When I was using gen_udp implementing an application protocol, I struggled a lot to improve its performance in terms of throughput (requests processed per second) and latency.

I was trying to build a server application where many concurrent clients send huge amount of requests via UDP while each of them may not send a lot. Regarding socket options, I noticed that people saying {active, true} gives best performance at the cost of potentially flooding a process. Since I did not have any security consideration under a test environment, I used to believe {active, true} fits better.

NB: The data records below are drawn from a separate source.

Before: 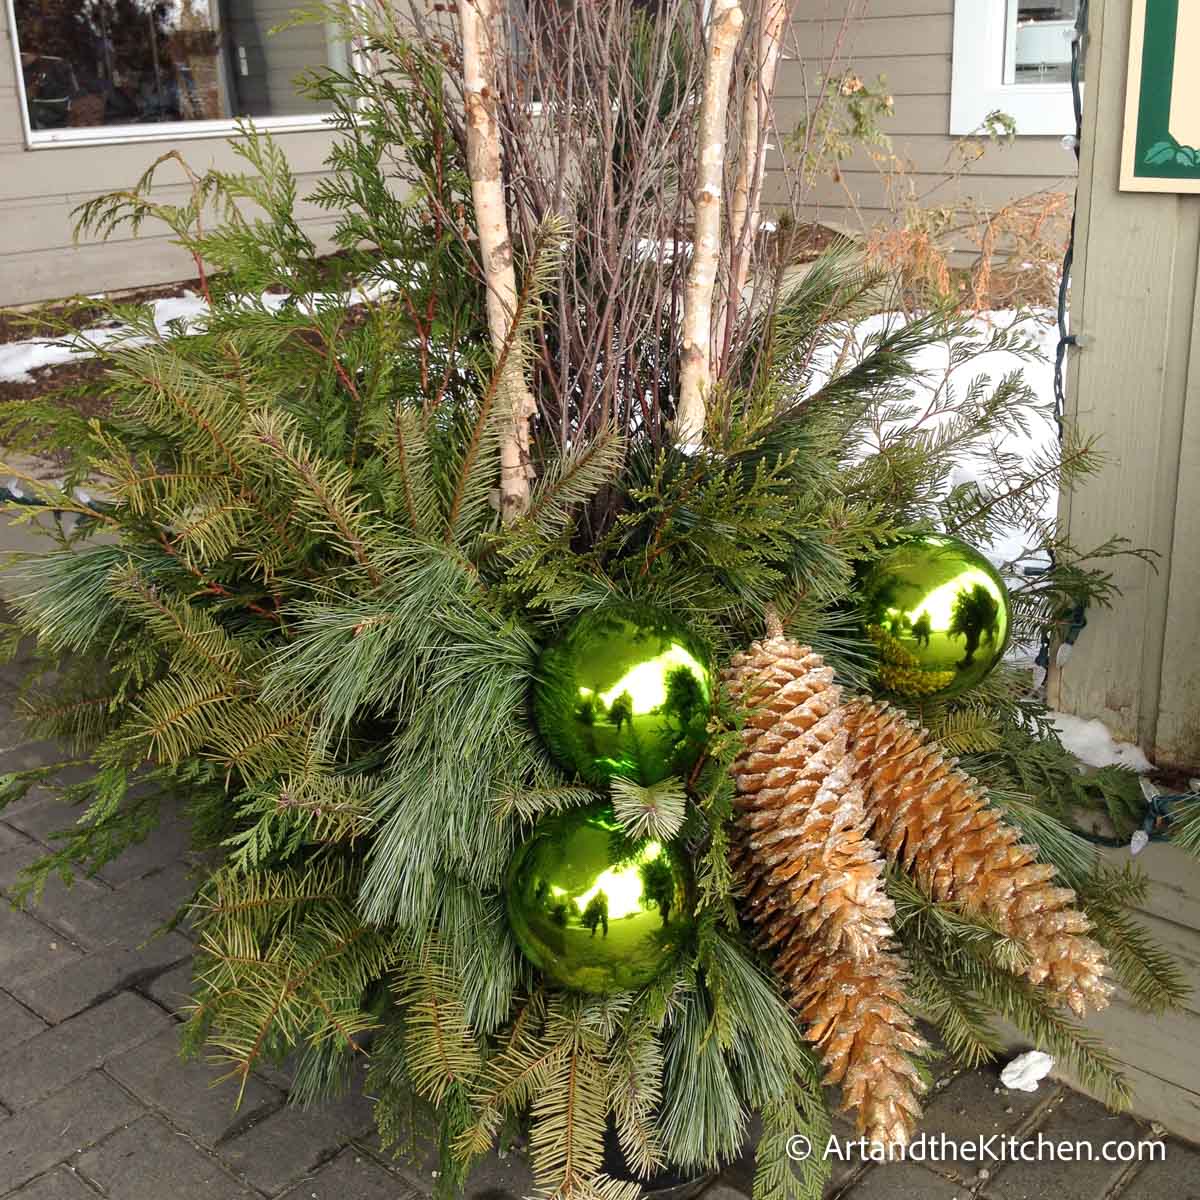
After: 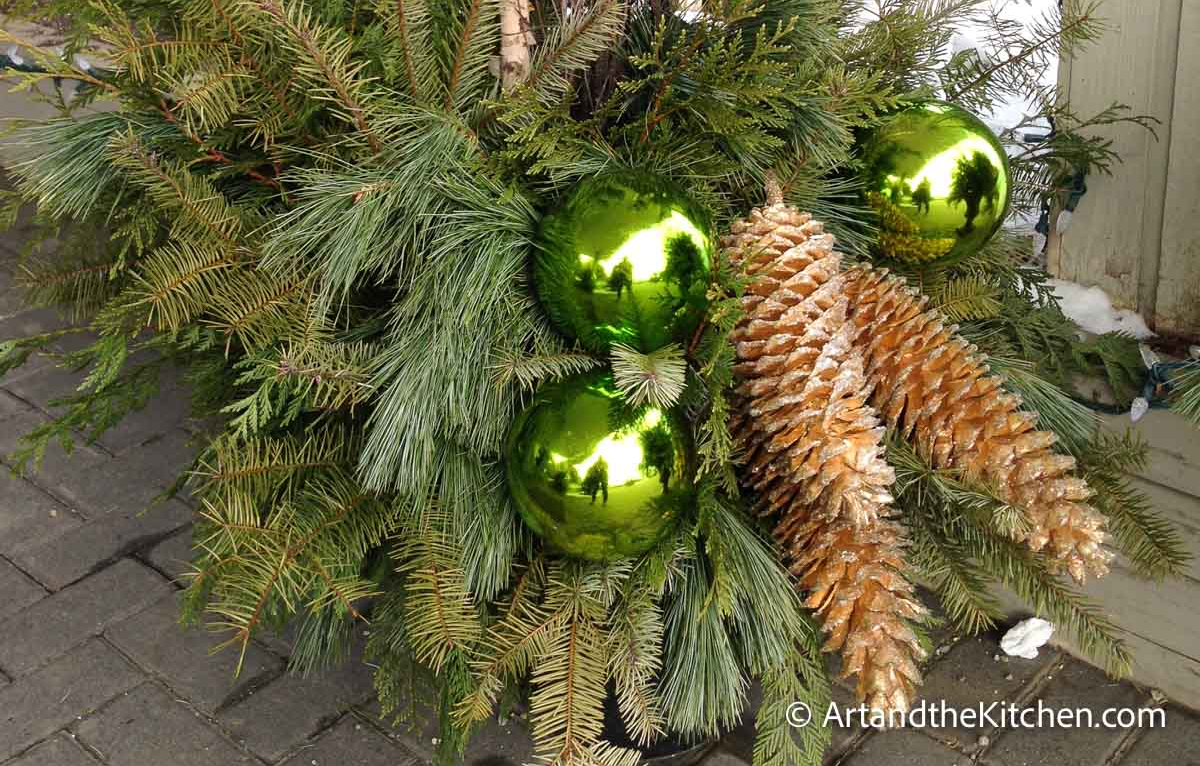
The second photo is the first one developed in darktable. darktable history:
crop and rotate: top 36.163%
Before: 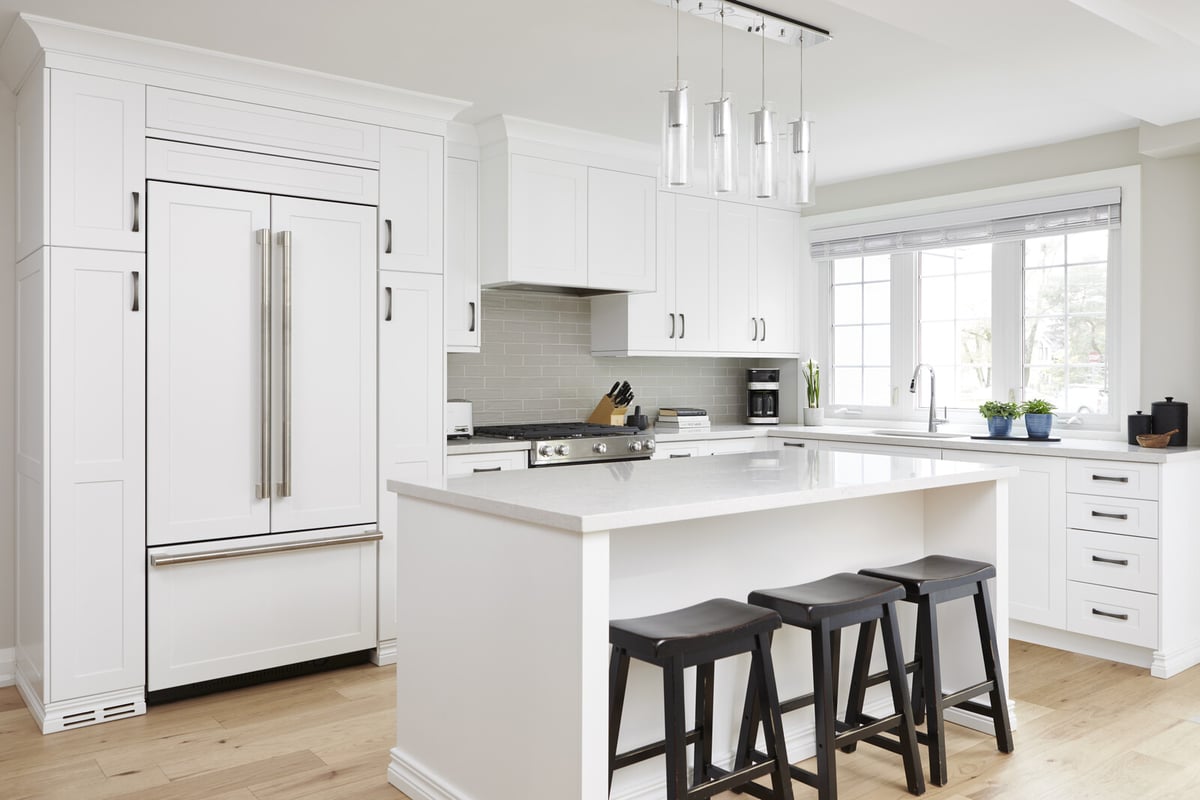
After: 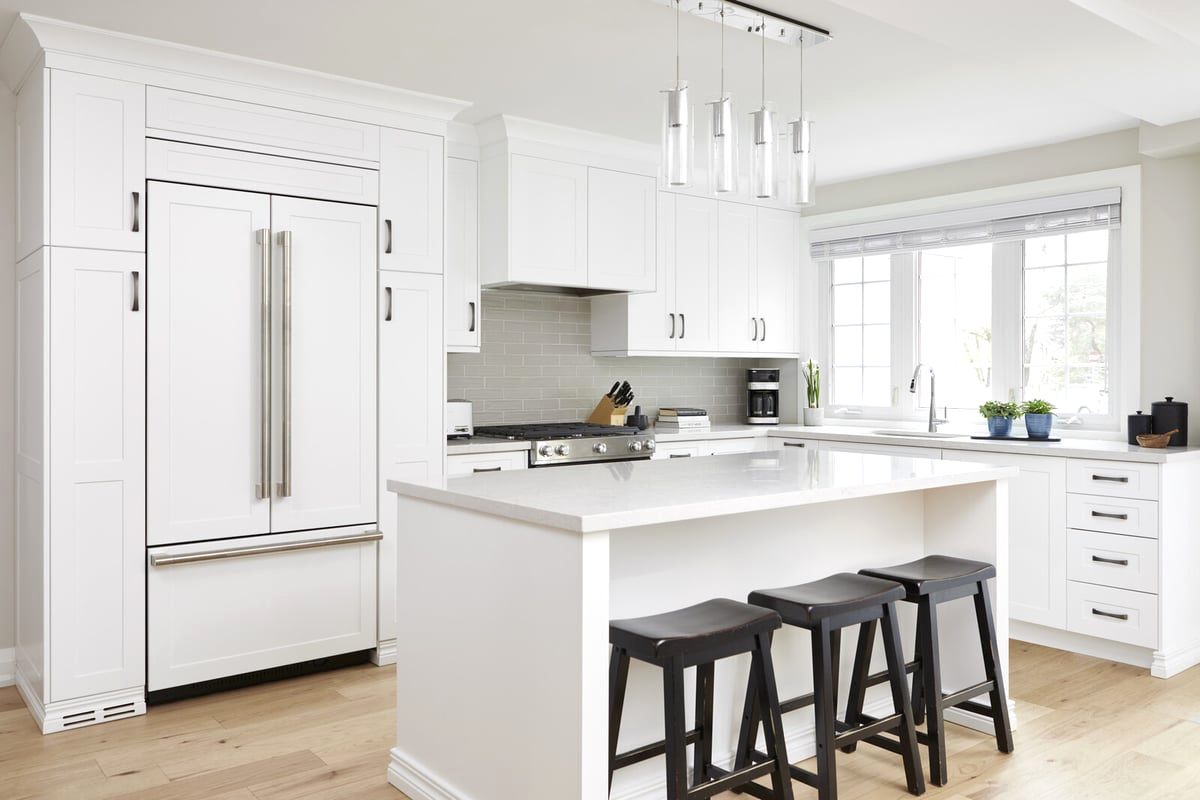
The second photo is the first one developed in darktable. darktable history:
exposure: black level correction 0.001, exposure 0.144 EV, compensate highlight preservation false
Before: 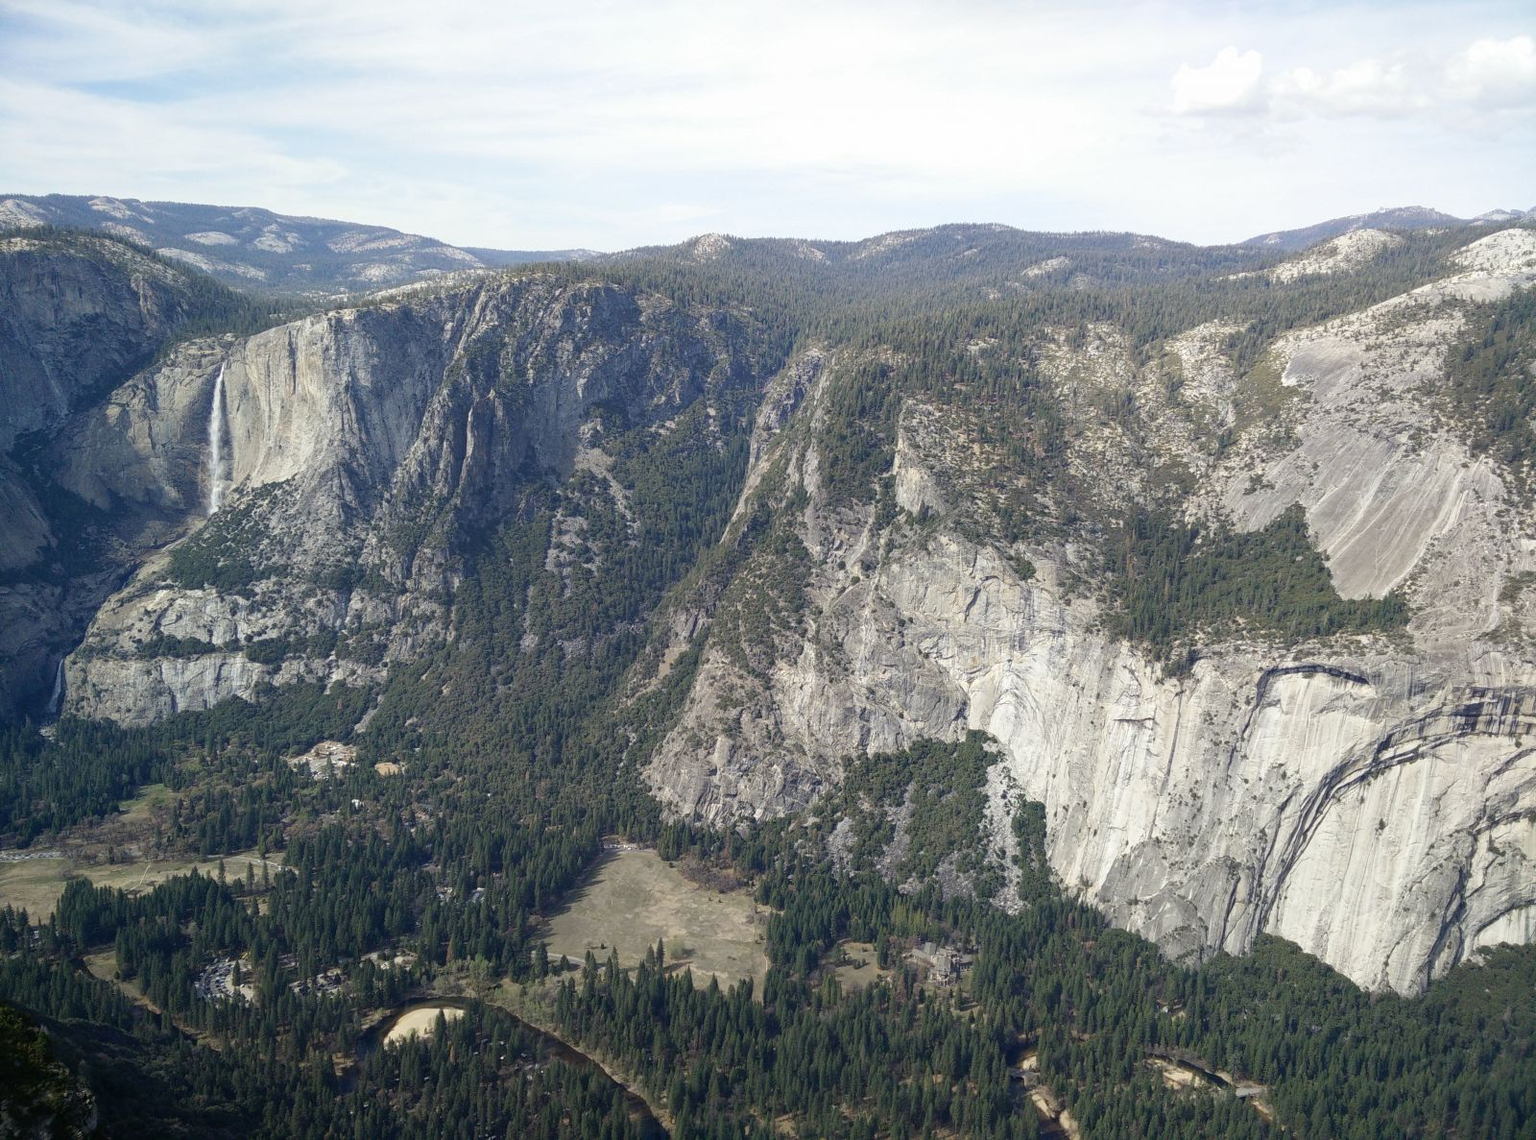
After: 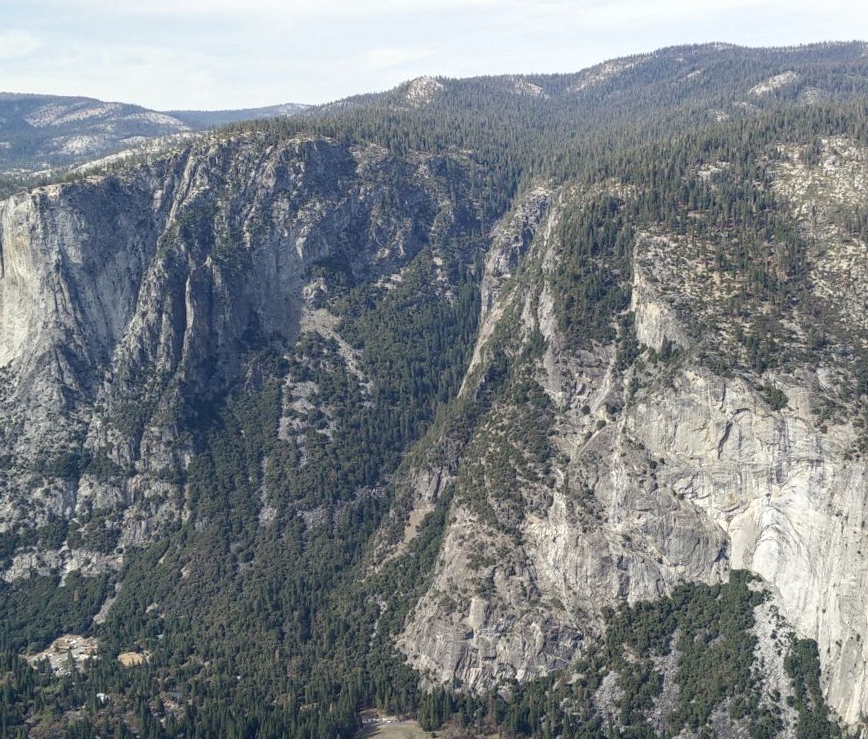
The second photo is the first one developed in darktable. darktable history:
crop: left 16.202%, top 11.208%, right 26.045%, bottom 20.557%
local contrast: on, module defaults
rotate and perspective: rotation -4.57°, crop left 0.054, crop right 0.944, crop top 0.087, crop bottom 0.914
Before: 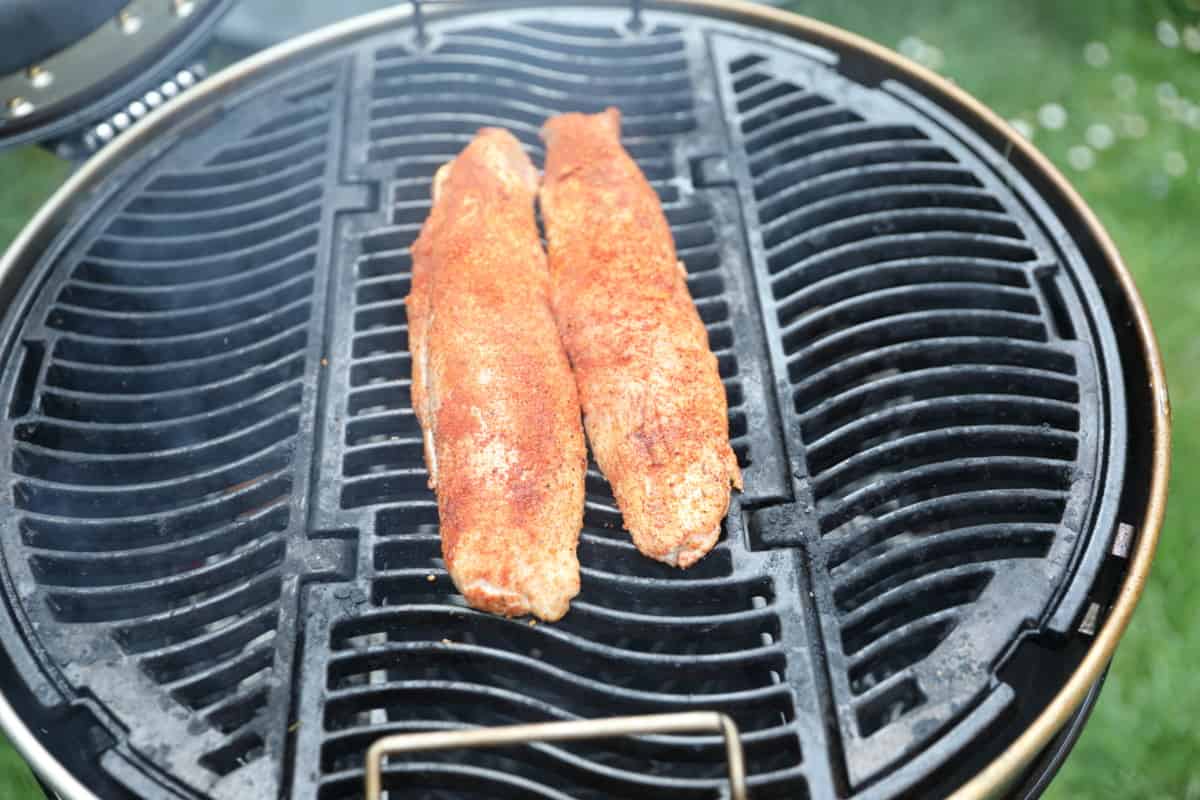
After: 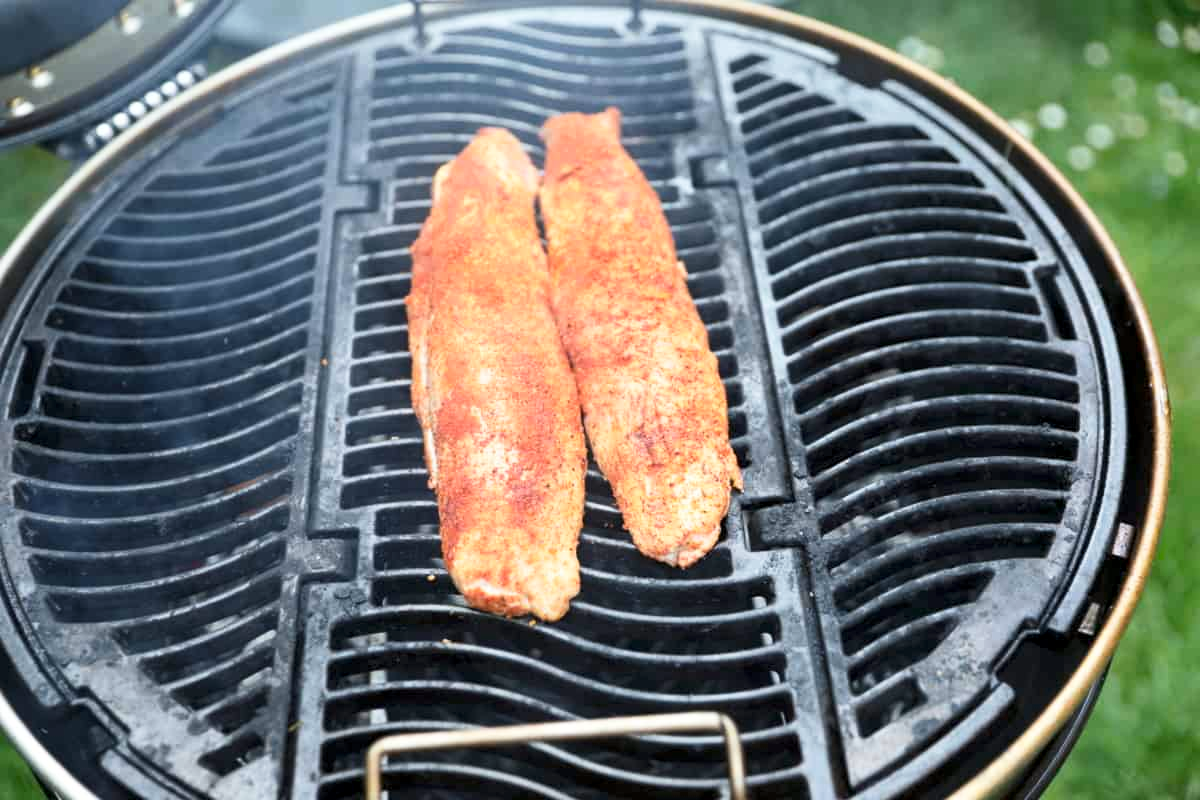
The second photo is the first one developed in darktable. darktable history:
tone curve: curves: ch0 [(0, 0) (0.003, 0.003) (0.011, 0.012) (0.025, 0.026) (0.044, 0.047) (0.069, 0.073) (0.1, 0.105) (0.136, 0.143) (0.177, 0.187) (0.224, 0.237) (0.277, 0.293) (0.335, 0.354) (0.399, 0.422) (0.468, 0.495) (0.543, 0.574) (0.623, 0.659) (0.709, 0.749) (0.801, 0.846) (0.898, 0.932) (1, 1)], preserve colors none
color look up table: target L [67.19, 47.06, 33.19, 100, 65.9, 63.76, 56.32, 47.38, 38.02, 29.3, 52.26, 52.02, 32.73, 24.36, 20.85, 85.76, 77.54, 66.1, 65.71, 45.62, 44.88, 42.83, 26.33, 10.88, 0 ×25], target a [-22.99, -38.11, -14.82, -0.001, 14.1, 18.05, 32.95, 47.07, 49.83, 13.28, 6.475, 44.4, 10.95, 22.66, 20.5, -1.222, -1.697, -26.29, -2.181, -16.21, -1.8, -4.304, -1.938, -0.861, 0 ×25], target b [55.63, 31.71, 21.21, 0.011, 64.6, 9.729, 51.26, 11.82, 24.86, 11.78, -30.03, -19.39, -52.16, -24.64, -56.42, -2.75, -4.055, -6.183, -4.729, -31.56, -4.119, -29.8, -4.08, -1.867, 0 ×25], num patches 24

However after some googling I realized that, in an application where a single process holds the socket and dispatches incoming messages based on some identity of the worker processes, like the one I tried to implement, there’s more to consider. I took this structure simply because I was using the connectionless UDP and erlang only allows the controlling process of a socket to receive packets if the socket was configured to use active mode, which gives me no other obvious choice if I want to handle packets in other processes (no concurrent acceptor processes like TCP). I could not use multiple UDP sockets either because only one open socket on server side is allowed in this case (reuseport has different behavior on different platforms thus also not considered for simplicity reason, well, if anyone has any idea of an alternative solution then help really appreciated). With that structure in mind, the socket process is obviously the bottleneck as it is essentially sequential and therefore should do as little work as possible. By using {active, true}, the socket process may get penalty if it can not process messages as fast as messages come into its mailbox, hence degrade performance a lot.

What’s the solution? As far as I know, simply use {active, N} instead of {active, true} where N is somthing like 100 and have an extra handle_info/2 clause to reset the socket (inet:setopts(Socket, [{active, N}]). This may lead to a first impression that more messages need to be handled by the socket process, however, it actually improves the whole throughput and does not impact latency much. One may want to adjust the value of N based on the network traffic status. From my preliminary test a larger N may help throughput under high load but increase the latency between a request and its response.

UPDATE:

It is observed that combining {active, N} and {read_packets, Integer} could further improve throughput. According to official documentation, {read_packets, Integer} “sets the maximum number of UDP packets to read without intervention from the socket when data is available. When this many packets have been read and delivered to the destination process, new packets are not read until a new notification of available data has arrived.” There is a discussion of this option in the mailing list that described it clearly. In my test, setting {active, 100} and {read_packets, 1000} gives me a good enough result.